Task requirements ▸ Beneath this task is a listing; tally its lines that contain "html" and give only the total.

────

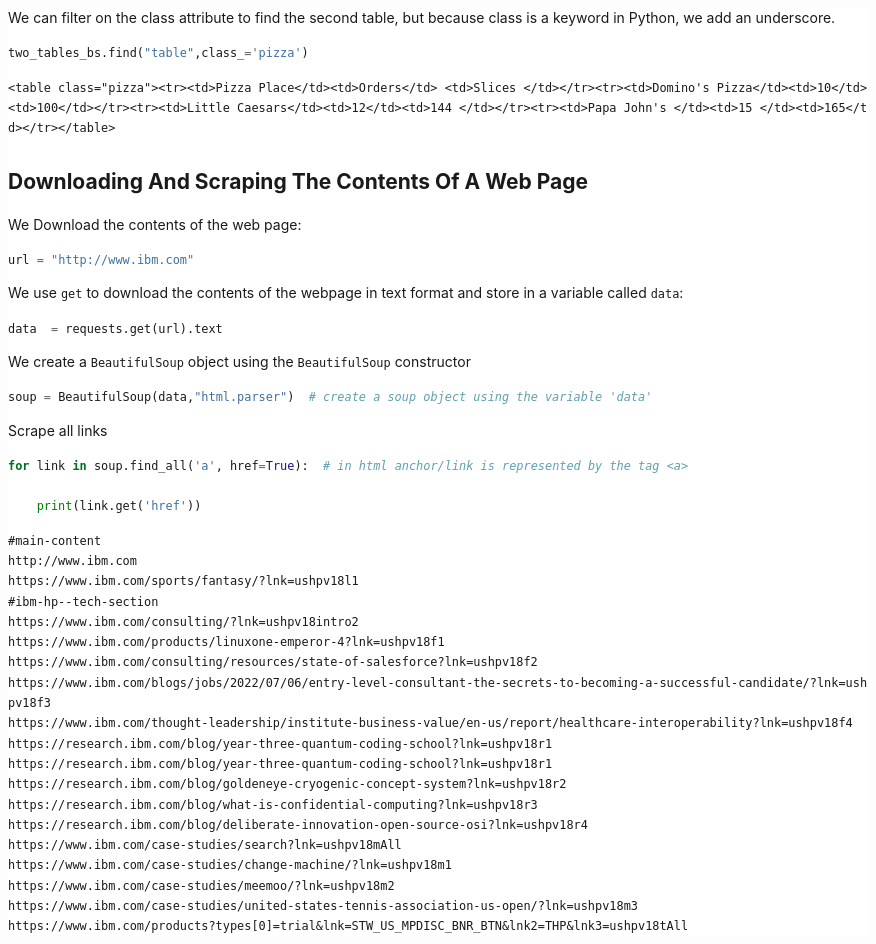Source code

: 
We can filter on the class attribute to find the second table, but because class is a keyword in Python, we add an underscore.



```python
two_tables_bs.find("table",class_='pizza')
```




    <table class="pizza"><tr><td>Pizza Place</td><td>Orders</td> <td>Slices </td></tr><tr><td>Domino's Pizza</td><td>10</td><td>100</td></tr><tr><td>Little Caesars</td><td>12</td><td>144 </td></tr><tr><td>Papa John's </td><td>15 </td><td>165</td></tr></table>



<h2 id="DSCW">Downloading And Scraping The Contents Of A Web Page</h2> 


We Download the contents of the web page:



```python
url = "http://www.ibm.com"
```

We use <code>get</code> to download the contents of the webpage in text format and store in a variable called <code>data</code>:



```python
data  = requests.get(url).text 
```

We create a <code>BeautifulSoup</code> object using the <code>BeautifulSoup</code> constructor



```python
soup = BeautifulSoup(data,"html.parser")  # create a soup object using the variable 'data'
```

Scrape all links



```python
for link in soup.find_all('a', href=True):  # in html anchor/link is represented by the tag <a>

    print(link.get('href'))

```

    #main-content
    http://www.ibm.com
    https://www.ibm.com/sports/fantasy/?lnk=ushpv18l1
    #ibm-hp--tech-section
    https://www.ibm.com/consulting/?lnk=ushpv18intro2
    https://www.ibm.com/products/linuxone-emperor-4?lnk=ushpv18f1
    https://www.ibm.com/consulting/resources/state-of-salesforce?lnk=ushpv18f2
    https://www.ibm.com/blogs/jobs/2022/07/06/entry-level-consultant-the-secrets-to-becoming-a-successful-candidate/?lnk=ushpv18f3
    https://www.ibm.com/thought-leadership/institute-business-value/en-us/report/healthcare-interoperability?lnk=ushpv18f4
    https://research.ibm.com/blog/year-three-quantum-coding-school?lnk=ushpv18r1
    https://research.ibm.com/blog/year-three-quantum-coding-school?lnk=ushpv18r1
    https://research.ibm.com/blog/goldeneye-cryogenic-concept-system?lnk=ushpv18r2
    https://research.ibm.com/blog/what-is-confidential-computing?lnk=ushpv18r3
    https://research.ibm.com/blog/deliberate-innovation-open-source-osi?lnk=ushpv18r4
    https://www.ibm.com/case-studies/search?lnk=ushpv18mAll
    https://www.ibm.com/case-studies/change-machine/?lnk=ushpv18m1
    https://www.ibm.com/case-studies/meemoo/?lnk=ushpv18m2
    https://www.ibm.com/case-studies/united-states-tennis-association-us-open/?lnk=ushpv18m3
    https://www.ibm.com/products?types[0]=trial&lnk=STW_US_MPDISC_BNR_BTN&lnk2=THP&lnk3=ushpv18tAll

────

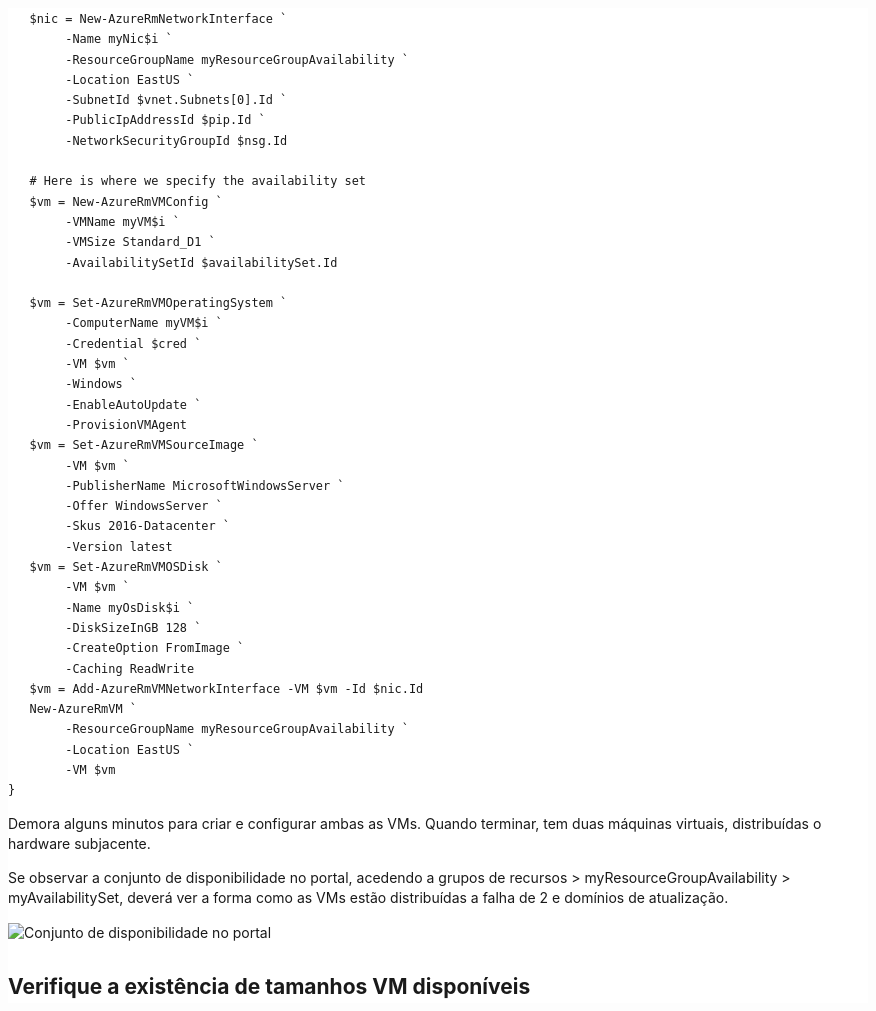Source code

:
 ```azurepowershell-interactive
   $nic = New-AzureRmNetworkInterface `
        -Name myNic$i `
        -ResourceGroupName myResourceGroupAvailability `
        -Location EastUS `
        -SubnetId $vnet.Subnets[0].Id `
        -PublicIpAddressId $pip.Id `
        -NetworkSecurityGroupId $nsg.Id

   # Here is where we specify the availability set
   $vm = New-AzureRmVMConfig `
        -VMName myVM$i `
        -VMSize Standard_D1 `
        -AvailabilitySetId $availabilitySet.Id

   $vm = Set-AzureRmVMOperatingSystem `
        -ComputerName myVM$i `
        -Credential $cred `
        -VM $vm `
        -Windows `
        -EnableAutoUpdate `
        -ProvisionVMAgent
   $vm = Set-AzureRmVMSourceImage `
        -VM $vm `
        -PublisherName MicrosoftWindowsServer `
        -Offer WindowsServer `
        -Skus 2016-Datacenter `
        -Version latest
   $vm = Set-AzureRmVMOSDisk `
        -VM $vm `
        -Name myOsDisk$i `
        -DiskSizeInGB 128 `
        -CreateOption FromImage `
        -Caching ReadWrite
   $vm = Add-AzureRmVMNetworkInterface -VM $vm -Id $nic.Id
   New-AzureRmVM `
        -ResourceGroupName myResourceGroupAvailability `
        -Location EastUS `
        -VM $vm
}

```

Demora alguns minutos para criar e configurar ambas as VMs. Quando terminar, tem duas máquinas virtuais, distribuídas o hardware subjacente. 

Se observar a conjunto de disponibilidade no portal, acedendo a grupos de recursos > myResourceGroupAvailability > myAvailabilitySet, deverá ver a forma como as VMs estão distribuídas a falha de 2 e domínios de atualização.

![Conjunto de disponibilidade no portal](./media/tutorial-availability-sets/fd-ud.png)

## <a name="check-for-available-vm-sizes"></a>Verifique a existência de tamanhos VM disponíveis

────

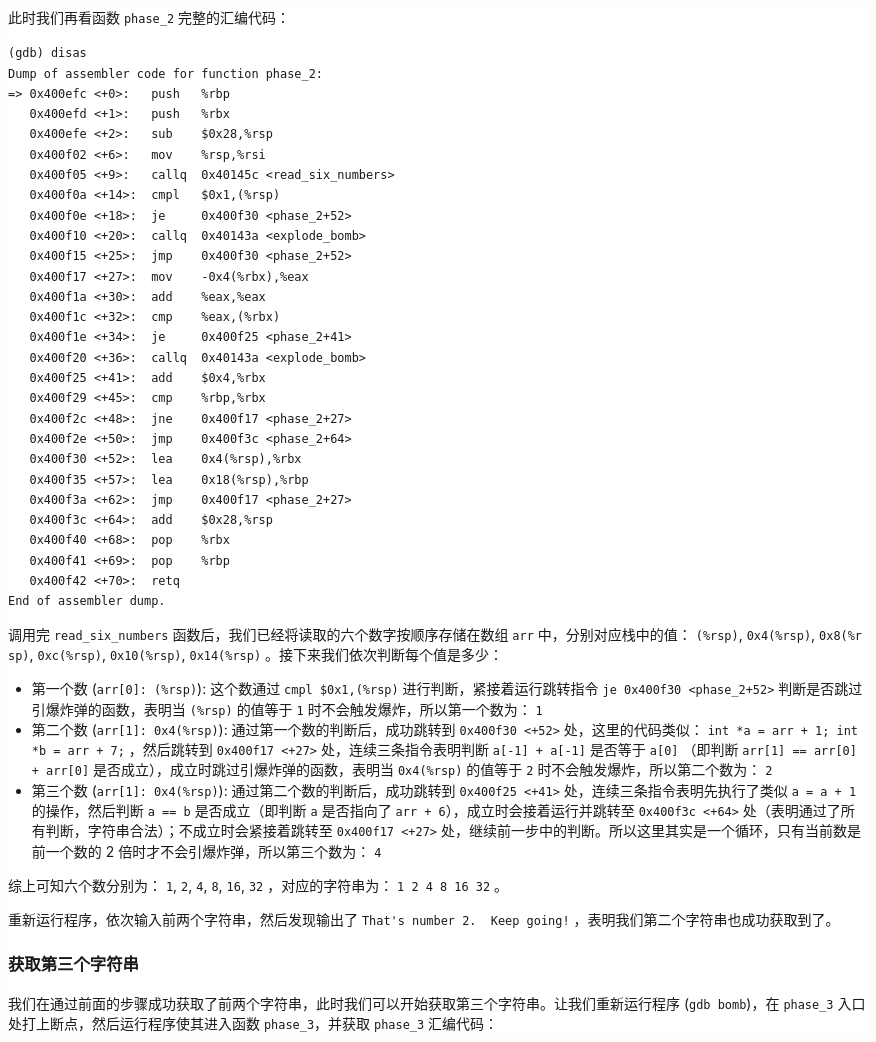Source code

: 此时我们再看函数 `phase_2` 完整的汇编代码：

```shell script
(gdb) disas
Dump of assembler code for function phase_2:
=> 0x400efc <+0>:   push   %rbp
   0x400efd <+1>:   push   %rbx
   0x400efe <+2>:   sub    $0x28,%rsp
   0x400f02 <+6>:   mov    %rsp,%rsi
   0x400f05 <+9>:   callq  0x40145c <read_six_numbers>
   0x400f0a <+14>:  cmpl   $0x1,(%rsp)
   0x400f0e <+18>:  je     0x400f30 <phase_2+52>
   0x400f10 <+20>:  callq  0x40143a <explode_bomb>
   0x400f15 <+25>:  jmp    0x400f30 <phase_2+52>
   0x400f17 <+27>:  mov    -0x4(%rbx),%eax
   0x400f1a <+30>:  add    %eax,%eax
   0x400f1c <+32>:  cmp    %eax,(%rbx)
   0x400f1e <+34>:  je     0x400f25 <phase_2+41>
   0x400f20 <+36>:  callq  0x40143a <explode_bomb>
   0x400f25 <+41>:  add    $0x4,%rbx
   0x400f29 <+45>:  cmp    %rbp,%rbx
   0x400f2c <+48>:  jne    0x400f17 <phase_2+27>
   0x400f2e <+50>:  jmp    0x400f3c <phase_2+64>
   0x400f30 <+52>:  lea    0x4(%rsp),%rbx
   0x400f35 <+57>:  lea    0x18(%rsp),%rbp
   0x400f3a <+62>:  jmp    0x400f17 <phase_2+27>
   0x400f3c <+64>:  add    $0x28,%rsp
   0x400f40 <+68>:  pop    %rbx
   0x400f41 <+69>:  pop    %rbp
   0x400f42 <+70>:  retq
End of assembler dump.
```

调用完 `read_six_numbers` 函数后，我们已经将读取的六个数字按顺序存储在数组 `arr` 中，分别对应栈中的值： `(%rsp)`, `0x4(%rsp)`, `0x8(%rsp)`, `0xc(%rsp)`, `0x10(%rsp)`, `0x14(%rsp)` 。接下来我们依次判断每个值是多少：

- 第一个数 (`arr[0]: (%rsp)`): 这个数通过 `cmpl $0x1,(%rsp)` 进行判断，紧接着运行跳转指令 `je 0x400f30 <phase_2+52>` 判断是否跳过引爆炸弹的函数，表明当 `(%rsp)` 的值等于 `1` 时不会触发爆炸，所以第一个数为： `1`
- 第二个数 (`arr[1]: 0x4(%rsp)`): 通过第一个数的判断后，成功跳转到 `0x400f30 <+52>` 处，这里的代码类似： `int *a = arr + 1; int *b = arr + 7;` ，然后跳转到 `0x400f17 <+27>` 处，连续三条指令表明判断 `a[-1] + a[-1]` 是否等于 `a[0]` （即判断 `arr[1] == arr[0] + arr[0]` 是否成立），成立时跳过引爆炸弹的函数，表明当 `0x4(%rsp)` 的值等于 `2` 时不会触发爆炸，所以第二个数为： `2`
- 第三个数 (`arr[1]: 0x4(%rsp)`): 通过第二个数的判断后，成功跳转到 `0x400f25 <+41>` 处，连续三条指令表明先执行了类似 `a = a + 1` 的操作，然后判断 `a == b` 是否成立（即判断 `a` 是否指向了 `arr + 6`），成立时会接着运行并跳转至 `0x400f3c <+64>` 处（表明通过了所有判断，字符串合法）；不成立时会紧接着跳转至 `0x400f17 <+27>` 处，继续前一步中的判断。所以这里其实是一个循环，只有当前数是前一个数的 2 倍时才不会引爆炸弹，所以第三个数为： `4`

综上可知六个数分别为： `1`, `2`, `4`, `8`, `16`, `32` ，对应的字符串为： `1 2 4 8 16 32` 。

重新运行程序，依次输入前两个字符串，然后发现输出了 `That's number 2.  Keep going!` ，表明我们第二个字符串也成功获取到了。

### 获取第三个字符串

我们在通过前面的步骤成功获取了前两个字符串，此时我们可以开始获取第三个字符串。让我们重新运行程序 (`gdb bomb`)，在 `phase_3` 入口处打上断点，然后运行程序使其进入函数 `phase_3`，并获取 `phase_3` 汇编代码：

────

Your response ▸ 2